The program will take place at the Delaware State Bar Association, 405 N. King St., Suite 100, Wilmington, DE.

To register and for more information go to http://media.dsba.org/CLEReg/OfficeandTrialPractice2018

 

Supreme Court Kiboshes Kids’ Climate Claims (For Now)

 

On Friday, October 19, Chief Justice Roberts issued an administrative stay order in Juliana v. U.S., a lawsuit over climate change in federal court in Oregon against the federal government with a group of children as plaintiffs. https://www.supremecourt.gov/orders/courtorders/101918zr1_086c.pdf?fbclid=IwAR0M2xwMUaoXOWUc8yuKFnXKqvImJk50pPiu0J8gULSPVhoN9jpoI9mlF5M

The trial was scheduled to begin on October 29. The case survived motions to dismiss in the trial court, two trips to the 9th Circuit, and a prior stay request in the Supreme Court, which it unanimously denied on July 30, 2018.

The government sought the stay claiming irreparable harm from being forced to participate in a trial scheduled to last 50 days that it claims is inconsistent with Article III and the separation of powers under the Constitution and allegedly violates the law in other respects.

The trial was expected to feature numerous experts testifying about a wide range of topics, including the impacts of climate change on ocean chemistry, sea level, glaciers, terrestrial ecosystems, and human physical and mental health as well as the technical and economic feasibility of transitioning to renewable sources of energy and sequestering carbon from the atmosphere.

Effect of Stay on Trial

The stay order is temporary. It lasts until after the plaintiffs file a response on October 23 and further order of the Court. Theoretically, this means the Court is only staying the case to give itself time to decide whether to issue a longer stay of the case.
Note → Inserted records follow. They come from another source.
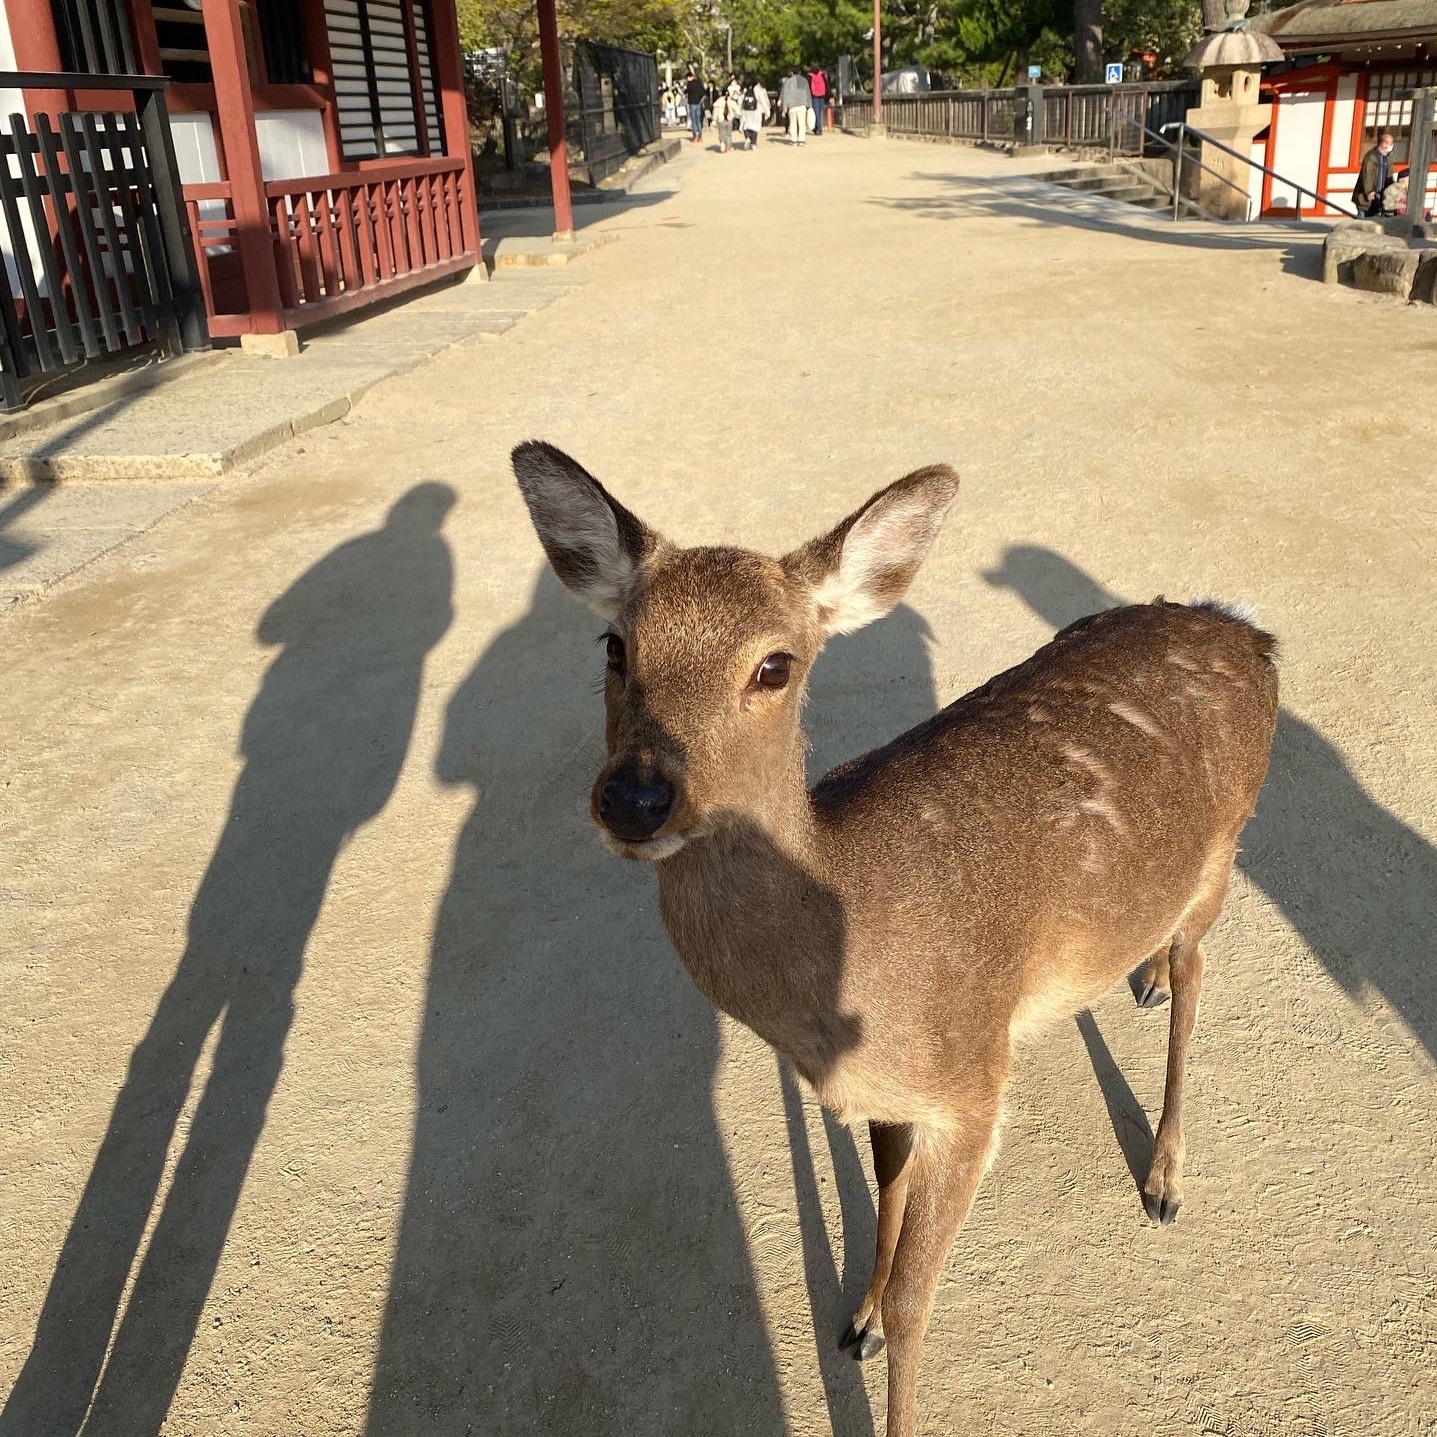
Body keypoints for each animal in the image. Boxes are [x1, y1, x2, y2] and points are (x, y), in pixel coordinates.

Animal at [511, 440, 1279, 1437]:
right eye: (614, 645)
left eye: (774, 665)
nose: (634, 796)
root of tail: (1246, 628)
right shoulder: (889, 1089)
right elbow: (884, 1185)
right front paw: (859, 1318)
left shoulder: (972, 1084)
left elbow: (923, 1296)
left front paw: (888, 1345)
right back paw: (1137, 976)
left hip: (1227, 841)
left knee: (1197, 969)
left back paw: (1162, 1177)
The stay order will make it very difficult if not impossible for the trial to begin on October 29 or anytime soon. This will have the practical effect of preventing the plaintiffs from commanding national news attention for a lawsuit about the science and danger of climate change. Coming just days before the November 6 election, some will claim that the five conservative justices are playing politics.
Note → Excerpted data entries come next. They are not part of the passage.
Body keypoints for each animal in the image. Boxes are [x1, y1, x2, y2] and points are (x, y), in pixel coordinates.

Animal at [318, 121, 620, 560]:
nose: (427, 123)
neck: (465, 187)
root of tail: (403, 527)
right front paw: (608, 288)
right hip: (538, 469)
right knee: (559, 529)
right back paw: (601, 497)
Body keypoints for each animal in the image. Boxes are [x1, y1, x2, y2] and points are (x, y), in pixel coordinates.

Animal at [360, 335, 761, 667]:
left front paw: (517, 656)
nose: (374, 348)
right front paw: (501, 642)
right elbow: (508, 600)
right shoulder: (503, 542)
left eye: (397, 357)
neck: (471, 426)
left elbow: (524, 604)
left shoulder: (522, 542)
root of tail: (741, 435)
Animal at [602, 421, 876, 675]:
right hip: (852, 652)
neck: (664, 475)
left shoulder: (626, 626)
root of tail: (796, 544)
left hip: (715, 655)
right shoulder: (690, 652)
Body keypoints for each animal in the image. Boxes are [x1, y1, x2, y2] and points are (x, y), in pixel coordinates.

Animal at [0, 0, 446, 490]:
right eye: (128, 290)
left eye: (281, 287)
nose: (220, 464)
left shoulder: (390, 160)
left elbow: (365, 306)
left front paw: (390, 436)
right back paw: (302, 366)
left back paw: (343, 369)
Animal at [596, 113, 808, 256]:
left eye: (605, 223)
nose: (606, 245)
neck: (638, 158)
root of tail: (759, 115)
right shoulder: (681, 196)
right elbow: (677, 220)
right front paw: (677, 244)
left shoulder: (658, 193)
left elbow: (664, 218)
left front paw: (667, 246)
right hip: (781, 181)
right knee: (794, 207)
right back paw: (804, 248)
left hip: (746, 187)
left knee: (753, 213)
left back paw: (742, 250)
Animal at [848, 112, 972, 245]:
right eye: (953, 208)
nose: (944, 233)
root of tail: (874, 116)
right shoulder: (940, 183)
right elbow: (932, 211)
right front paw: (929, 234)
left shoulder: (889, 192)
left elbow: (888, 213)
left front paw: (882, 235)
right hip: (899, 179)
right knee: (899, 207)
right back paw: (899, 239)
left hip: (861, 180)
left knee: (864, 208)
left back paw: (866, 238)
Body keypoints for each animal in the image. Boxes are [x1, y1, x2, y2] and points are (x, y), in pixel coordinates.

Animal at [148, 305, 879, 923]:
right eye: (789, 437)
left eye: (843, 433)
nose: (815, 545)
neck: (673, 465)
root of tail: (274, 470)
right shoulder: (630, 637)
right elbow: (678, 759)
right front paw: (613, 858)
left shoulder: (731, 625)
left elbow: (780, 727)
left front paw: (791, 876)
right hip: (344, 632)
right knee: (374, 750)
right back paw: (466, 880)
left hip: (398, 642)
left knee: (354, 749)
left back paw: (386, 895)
The timing of the stay is particularly hard on the plaintiffs, given that the case is over three years old. According to a plaintiffs’ press release, their 20 experts, all working pro bono, have already booked their travel to be in Oregon for trial. Plaintiffs’ experts include Nobel Laureate Joseph Stiglitz and renowned climate scientists including Dr. Kevin Trenberth, Dr. Ove Hoegh-Guldberg, and Dr. Eric Rignot.
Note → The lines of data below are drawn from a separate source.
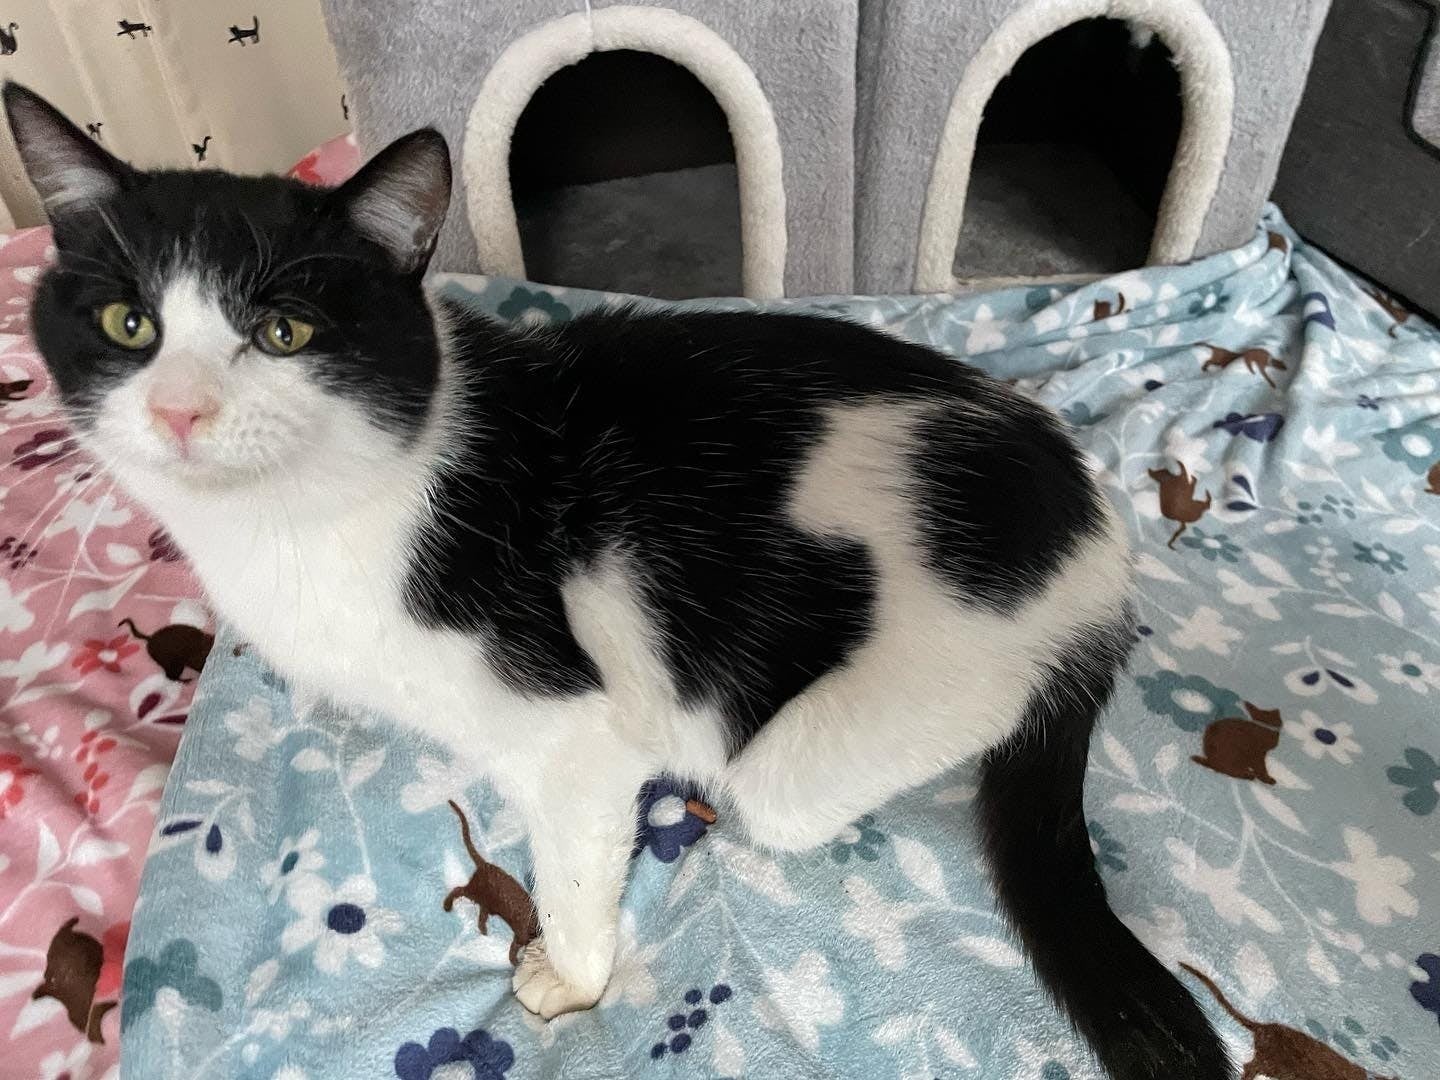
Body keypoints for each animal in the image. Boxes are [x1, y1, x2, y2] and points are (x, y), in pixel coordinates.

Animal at [4, 82, 1228, 1080]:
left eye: (283, 331)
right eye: (128, 322)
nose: (180, 412)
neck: (318, 514)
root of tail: (1099, 551)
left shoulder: (576, 733)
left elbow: (579, 856)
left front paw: (571, 977)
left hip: (858, 725)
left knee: (793, 785)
Main Allegation and Relief Sought

The plaintiffs allege that, through the government’s affirmative actions that cause climate change, it has violated the youngest generation’s constitutional rights to life, liberty, and property, as well as failed to protect essential public trust resources. They seek declaratory and injunctive relief, including an order requiring the U.S. government “to prepare and implement an enforceable national remedial plan to phase out fossil fuel emissions and draw down excess atmospheric CO2 so as to stabilize the climate system and protect the vital resources on which Plaintiffs now and in the future will depend.”

What Happens Next

It will be noteworthy if the Court issues any order before October 29. If the Court as a whole issues an order before then denying the stay, the trial could begin on or soon after October 29. Otherwise, the parties and the trial court will have to shelve the plan for the trial until the Court rules, which could take weeks. Either way, court watchers will look first to see how the justices voted on this case, which stands as a proxy for concern about climate change.

Our Children’s Trust

The plaintiffs’ legal team is led by Our Children’s Trust, a nonprofit organization based in Eugene, Oregon. Its mission is to give young people a legal and public platform on the climate issue. https://www.ourchildrenstrust.org/

Steve Harvey

Steve Harvey is the founder and president of A Call to the Bar: Lawyers for Common Sense on Climate Change, a nonpartisan, nonprofit group of lawyers, law professors, law students, and citizens dedicated to using the law to secure the rights of all people to a healthy and sustainable planet earth.